Moneybox

“Economic Shutdown”

Obama’s new weapon in the debt ceiling fight.

U.S. President Barack Obama
President Obama accuses the GOP of threatening to “shut down the entire economy,” on Sept. 26, 2013.

Photo by Kevin Lamarque/Reuters

In the message war over the debt ceiling, the first big weapon has been fired. Its name is “economic shutdown.”

Everyone knows the phrase “government shutdown.” That’s how Democrats describe the failure of Congress to agree on legislation funding the government. In the 1990s, when Republicans withheld money, using the power of the purse to control spending, President Clinton and the Democrats accused them of shutting down the government. The term “shutdown” made Republicans look as though they, not the president, were deciding which programs and offices to close. In November 1996, Clinton was decisively re-elected.*

In the Nexis archive of news articles and political transcripts, there’s no record of the words “economic shutdown” during those battles. The economy was strong. Two years ago, a few congressional Republicans used this phrase to describe what liberal economic policies were doing to the private sector. The first Democrat I can find who used the term in the context of the debt ceiling is former Rep. Kathy Hochul, D-N.Y. Appalled by the 2011 standoff between congressional Republicans and President Obama, Hochul accused her colleagues of playing “chicken” with people’s lives. She warned them that the country was “on the precipice of not just a government shutdown but an intentional economic shutdown.”

Hochul didn’t explicitly blame the GOP. “What happens when no one blinks, no one swerves, no one comes to their senses?” she asked. A week later, writing in the Atlantic, Democratic strategist Krystal Ball turned this into a partisan critique. Ball denounced “the current debt-ceiling hostage situation in which Republicans, led by tea party extremists, decided to threaten not only a government shutdown but total economic shutdown.”

Over the next two years, the phrase was rarely uttered. Rep. Kurt Schrader, D-Ore., and Sen. Dick Durbin, D-Ill., used it to describe the 2011 debt ceiling impasse, and Durbin blamed the GOP—“The Tea Party of the House of Representatives and their followers in the Senate said, ‘We’re prepared to shut down the economy of America’ ”—but only in retrospect.
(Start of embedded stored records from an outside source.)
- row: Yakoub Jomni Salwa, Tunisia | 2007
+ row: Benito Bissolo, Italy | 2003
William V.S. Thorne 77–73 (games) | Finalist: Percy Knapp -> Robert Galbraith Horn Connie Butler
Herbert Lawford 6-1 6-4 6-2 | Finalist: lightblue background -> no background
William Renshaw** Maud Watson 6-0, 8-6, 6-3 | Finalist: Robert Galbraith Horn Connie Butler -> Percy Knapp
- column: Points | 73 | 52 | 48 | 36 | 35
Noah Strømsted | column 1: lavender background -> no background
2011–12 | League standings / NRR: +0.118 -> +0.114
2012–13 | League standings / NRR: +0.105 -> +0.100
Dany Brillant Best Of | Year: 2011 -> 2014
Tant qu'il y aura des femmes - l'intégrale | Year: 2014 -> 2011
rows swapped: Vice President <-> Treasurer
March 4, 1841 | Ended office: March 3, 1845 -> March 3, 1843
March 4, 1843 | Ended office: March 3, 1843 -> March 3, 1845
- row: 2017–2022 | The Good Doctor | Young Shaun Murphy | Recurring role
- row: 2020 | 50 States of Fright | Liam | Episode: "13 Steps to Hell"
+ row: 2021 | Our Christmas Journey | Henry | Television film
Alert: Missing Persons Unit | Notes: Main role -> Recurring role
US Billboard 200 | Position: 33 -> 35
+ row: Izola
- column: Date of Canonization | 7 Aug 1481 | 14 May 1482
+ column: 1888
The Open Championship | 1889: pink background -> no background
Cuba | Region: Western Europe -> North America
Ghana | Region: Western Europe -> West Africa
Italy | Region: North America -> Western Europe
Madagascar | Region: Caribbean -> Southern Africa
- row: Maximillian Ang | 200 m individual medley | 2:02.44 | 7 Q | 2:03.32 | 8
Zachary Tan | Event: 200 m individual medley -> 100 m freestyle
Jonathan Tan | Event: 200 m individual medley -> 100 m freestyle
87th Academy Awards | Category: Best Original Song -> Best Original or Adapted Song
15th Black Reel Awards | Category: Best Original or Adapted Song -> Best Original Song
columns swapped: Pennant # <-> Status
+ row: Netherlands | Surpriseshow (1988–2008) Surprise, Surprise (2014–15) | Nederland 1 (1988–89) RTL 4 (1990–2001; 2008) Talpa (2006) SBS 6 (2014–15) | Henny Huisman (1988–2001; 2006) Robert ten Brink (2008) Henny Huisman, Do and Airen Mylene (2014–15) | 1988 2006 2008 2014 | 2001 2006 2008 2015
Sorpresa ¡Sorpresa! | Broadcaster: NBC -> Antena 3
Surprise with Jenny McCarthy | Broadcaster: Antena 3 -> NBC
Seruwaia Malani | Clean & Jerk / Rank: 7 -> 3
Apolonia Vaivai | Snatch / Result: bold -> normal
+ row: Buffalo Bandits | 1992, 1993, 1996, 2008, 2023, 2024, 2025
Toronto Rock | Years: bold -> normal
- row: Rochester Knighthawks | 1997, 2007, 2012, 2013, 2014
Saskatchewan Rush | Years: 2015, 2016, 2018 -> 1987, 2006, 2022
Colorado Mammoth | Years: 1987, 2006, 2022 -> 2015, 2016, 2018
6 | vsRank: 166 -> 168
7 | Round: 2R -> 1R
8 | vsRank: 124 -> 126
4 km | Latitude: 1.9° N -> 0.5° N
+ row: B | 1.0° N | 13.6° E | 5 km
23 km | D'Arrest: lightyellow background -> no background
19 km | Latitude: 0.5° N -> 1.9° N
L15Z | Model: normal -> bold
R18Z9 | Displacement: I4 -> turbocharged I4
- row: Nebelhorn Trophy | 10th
Two weeks ago, the term reappeared. The press secretary for the Democratic Congressional Campaign Committee blasted Rep. Erik Paulsen, R-Minn.: “Minnesota voters want Congressman Paulsen to stop giving handouts to the ultra-wealthy and instead pay the country’s bills and prevent economic shutdown.” A week later, Senate Majority Leader Harry Reid chided the GOP for dragging its feet on funding the government and raising the debt ceiling: “While Republicans in Washington use these stunts to raise money and grab headlines, people in Nevada and around the country are going to feel the pain of this economic shutdown.”

Yesterday, in a speech outlining the Affordable Care Act, President Obama turned the volume way up. “Some have threatened a government shutdown if they can’t shut down this law,” he charged. “Others have actually threatened an economic shutdown by refusing to pay America’s bills if they can’t delay the law.” Obama accused “the Tea Party Republicans” of “threatening either to shut down the government, or shut down the entire economy by refusing to let America pay its bills. … No Congress before this one has ever—ever—in history been irresponsible enough to threaten default, to threaten an economic shutdown, to suggest America not pay its bills, just to try to blackmail a president.”

That’s three allegations of “economic shutdown” in a few minutes. Obama isn’t using the phrase casually. He’s making it a weapon. “Economic shutdown” is supposed to do for the debt ceiling what “government shutdown” did for failure to authorize appropriations. Its job is to draw a neat cause-and-effect line from congressional inaction to grim, complex consequences. Ratings agencies will downgrade U.S. credit, stocks will dive, people will be laid off, and all of it will be the fault of Republicans who, by failing to act, “shut down the economy.”

“Government shutdown” won an election and damaged the Republican brand for years. Don’t be surprised if “economic shutdown” does the same.

Read more of Slate’s coverage of the debt ceiling fight.

*Correction, Sept. 27, 2013: This article originally said that in 1996, Republicans lost seats in both the House and the Senate. In fact, they lost three seats in the House but picked up two in the Senate. (Return to the corrected sentence.)